§ TASK INSTRUCTIONS
Print the records below exactly, from the line containing "book: none [297,343,419,413]" down to the line containing "calendar: present [381,129,420,186]", both lines included, and omit every picture.

§ RECORDS PROVIDED

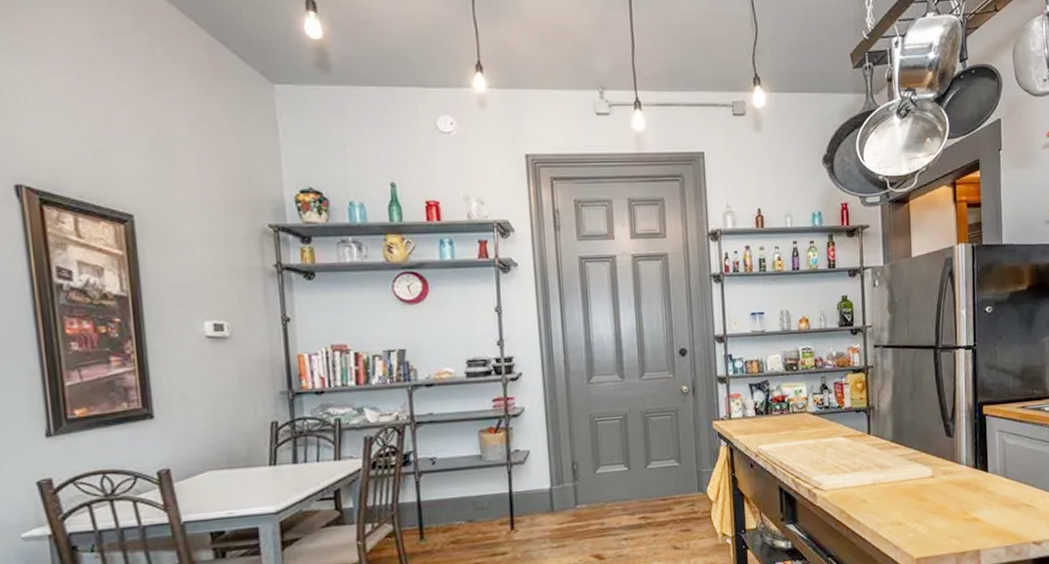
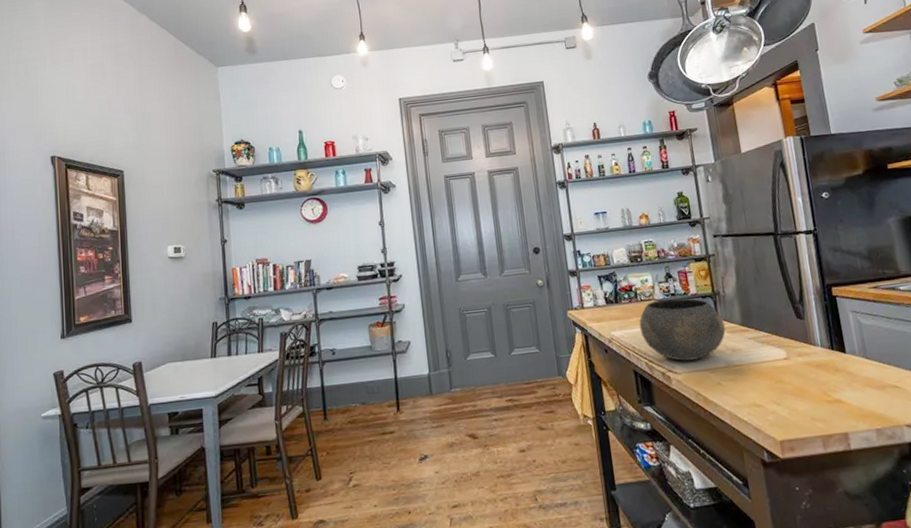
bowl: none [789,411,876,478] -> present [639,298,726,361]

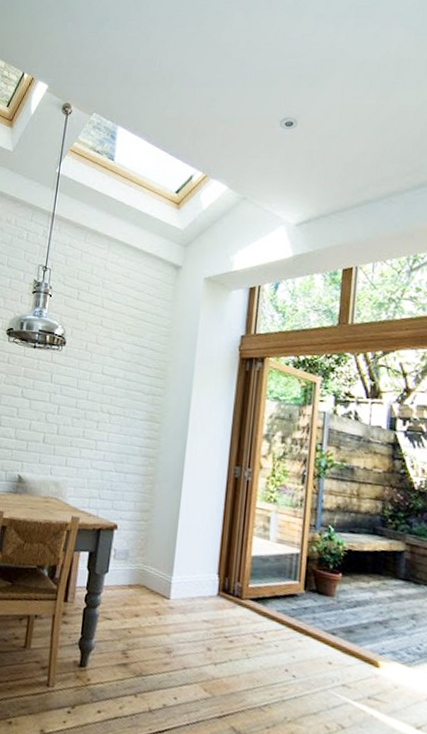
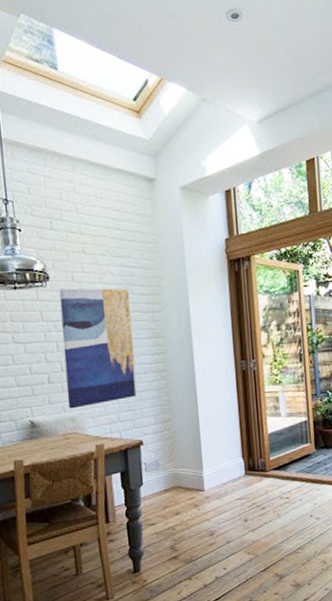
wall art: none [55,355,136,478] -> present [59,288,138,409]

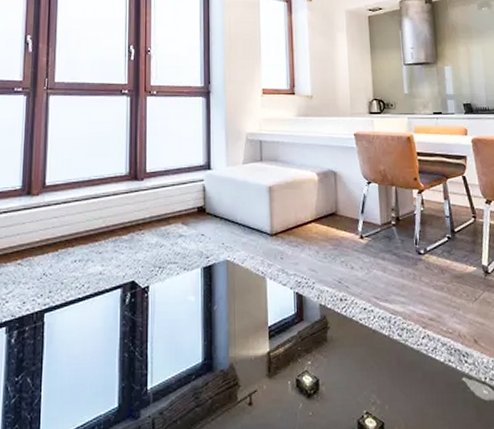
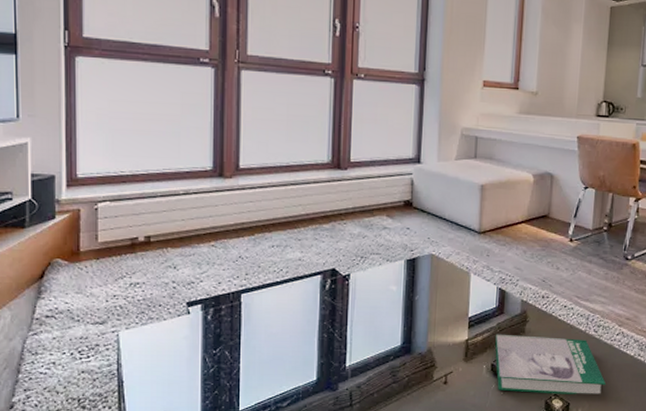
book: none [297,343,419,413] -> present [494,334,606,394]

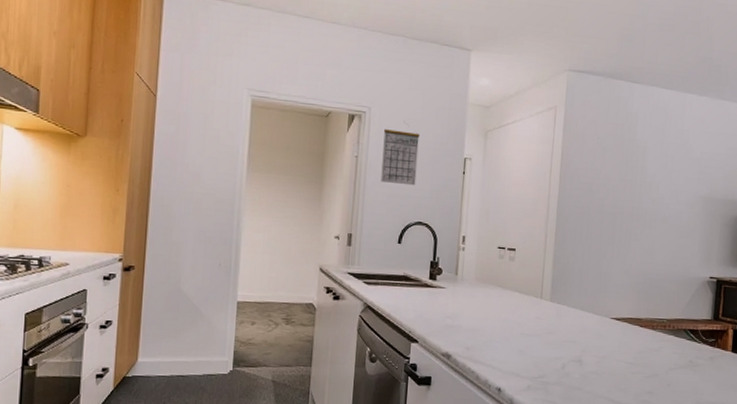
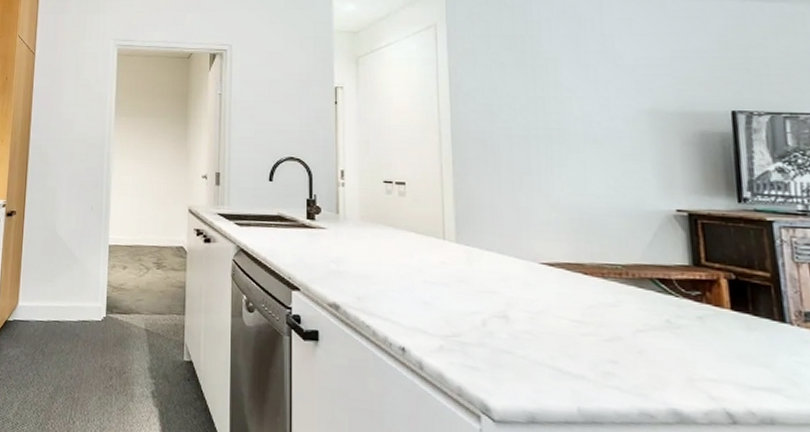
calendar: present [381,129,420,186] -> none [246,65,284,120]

---

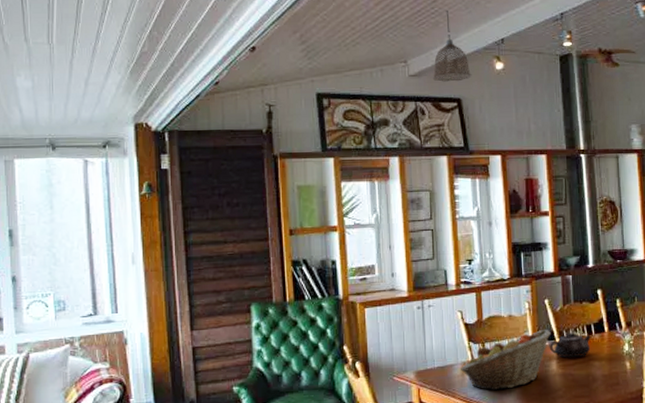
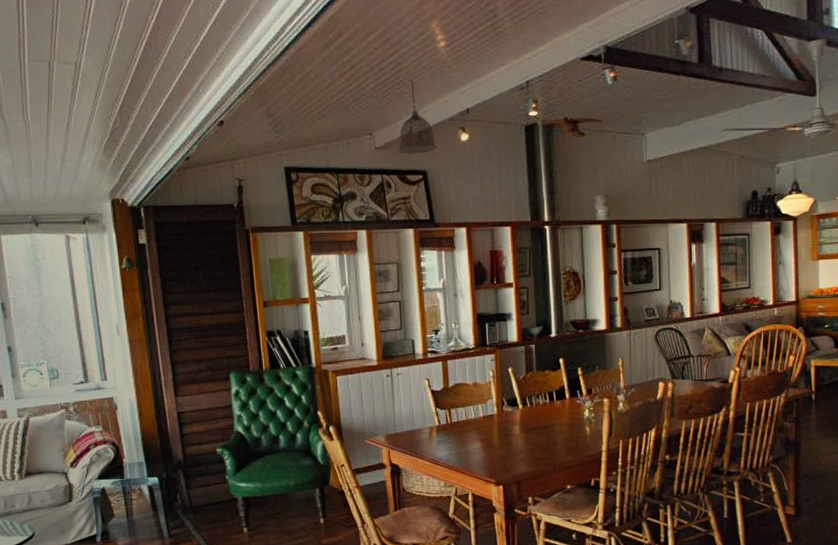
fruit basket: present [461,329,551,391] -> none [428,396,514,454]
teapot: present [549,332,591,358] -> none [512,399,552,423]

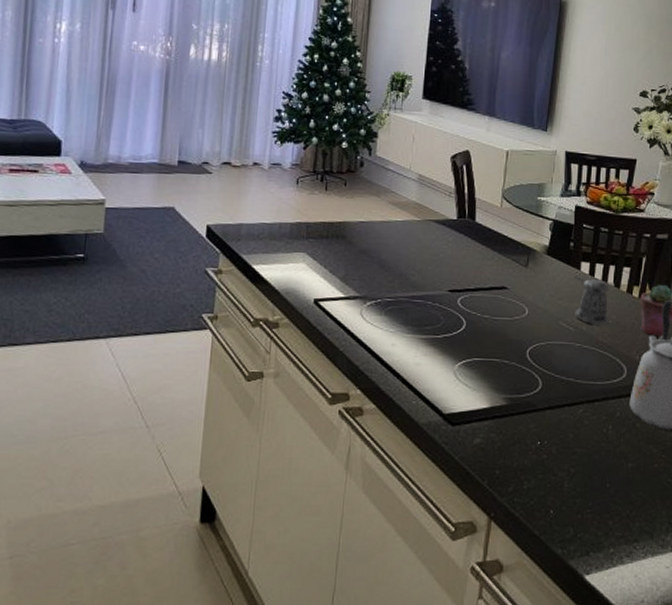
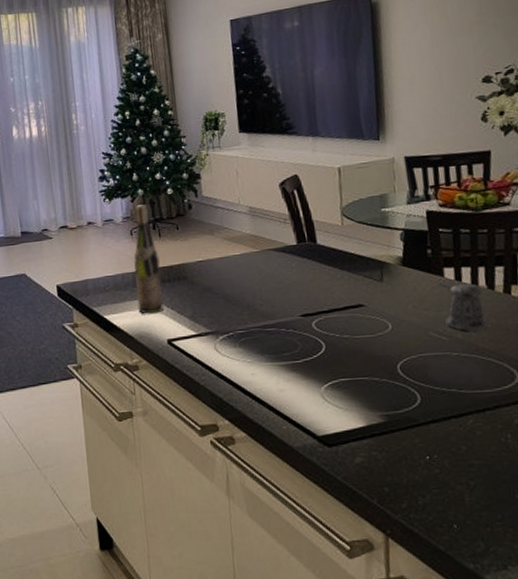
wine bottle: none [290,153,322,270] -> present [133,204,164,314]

§ SOLUTION FOR THIS EXERCISE
book: none [297,343,419,413] -> present [494,334,606,394]

calendar: present [381,129,420,186] -> none [246,65,284,120]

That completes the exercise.